WORK INSTRUCTION :: Return the lines below that contain "item".

THE INPUT ::
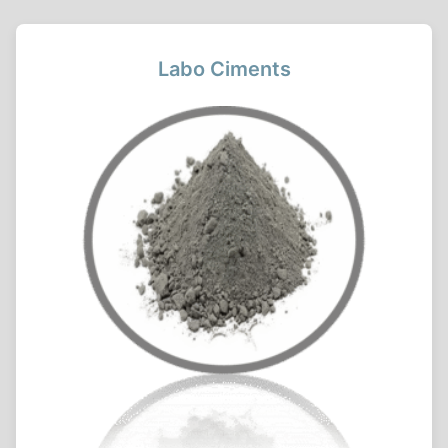
Labo Ciments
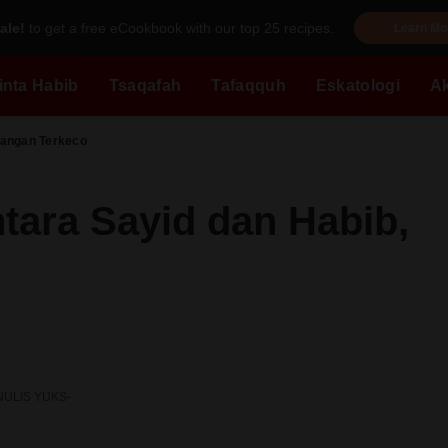
ale!
to get a free eCookbook with our top 25 recipes.
Learn Mo
inta Habib
Tsaqafah
Tafaqquh
Eskatologi
A
Jangan Terkeco
tara Sayid dan Habib,
NULIS YUKS-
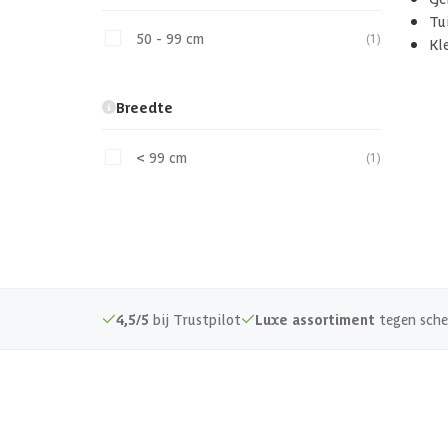
Tu
50 - 99 cm
(1)
Kle
Breedte
< 99 cm
(1)
4,5/5
bij Trustpilot
Luxe assortiment
tegen sche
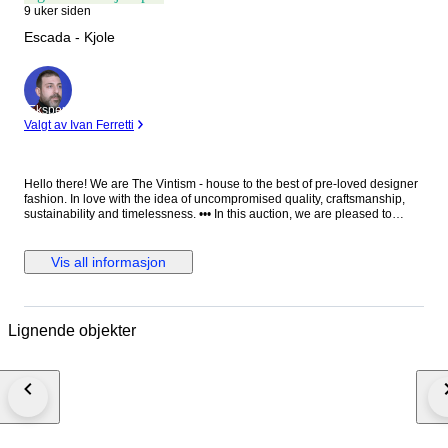
9 uker siden
Escada - Kjole
Ekspert
Valgt av Ivan Ferretti
Hello there! We are The Vintism - house to the best of pre-loved designer
fashion. In love with the idea of uncompromised quality, craftsmanship,
sustainability and timelessness. ••• In this auction, we are pleased to
present: ● A beautifully tailored Escada jacquard knit dress in a timeless
black and white palette, featuring an intricate ornamental pattern that
elegantly contours the silhouette, complemented by a softly flared hem
Vis all informasjon
and refined bateau neckline for a polished yet effortlessly wearable look.
● • Retail price: approx. €1.400,00. • Condition: Absolutely perfect, without
any signs of use. • Composition: The side tag has been removed, but it is
made from 90% viscose, 6% polyester, 4% polyamide (checked online). •
Lignende objekter
Size: S on the tag - the knit is very elastic - EU 36 (check the
measurements please). • Measurements: Bust width 40-50 cm, waist
width 33-43 cm, hips width 44-54 cm, length 116 cm. ••• As a trusted
partner of Catawiki, we bring years of expertise in high-end e-commerce
to ensure authenticity and top-notch condition in every item. From
luxurious natural fabrics like cashmere and silk to impeccable quality, we
select pieces that transcend fleeting trends. Each item undergoes a
thorough preparing process before reaching you including a sanitation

WRITTEN RESPONSE ::
to ensure authenticity and top-notch condition in every item. From
select pieces that transcend fleeting trends. Each item undergoes a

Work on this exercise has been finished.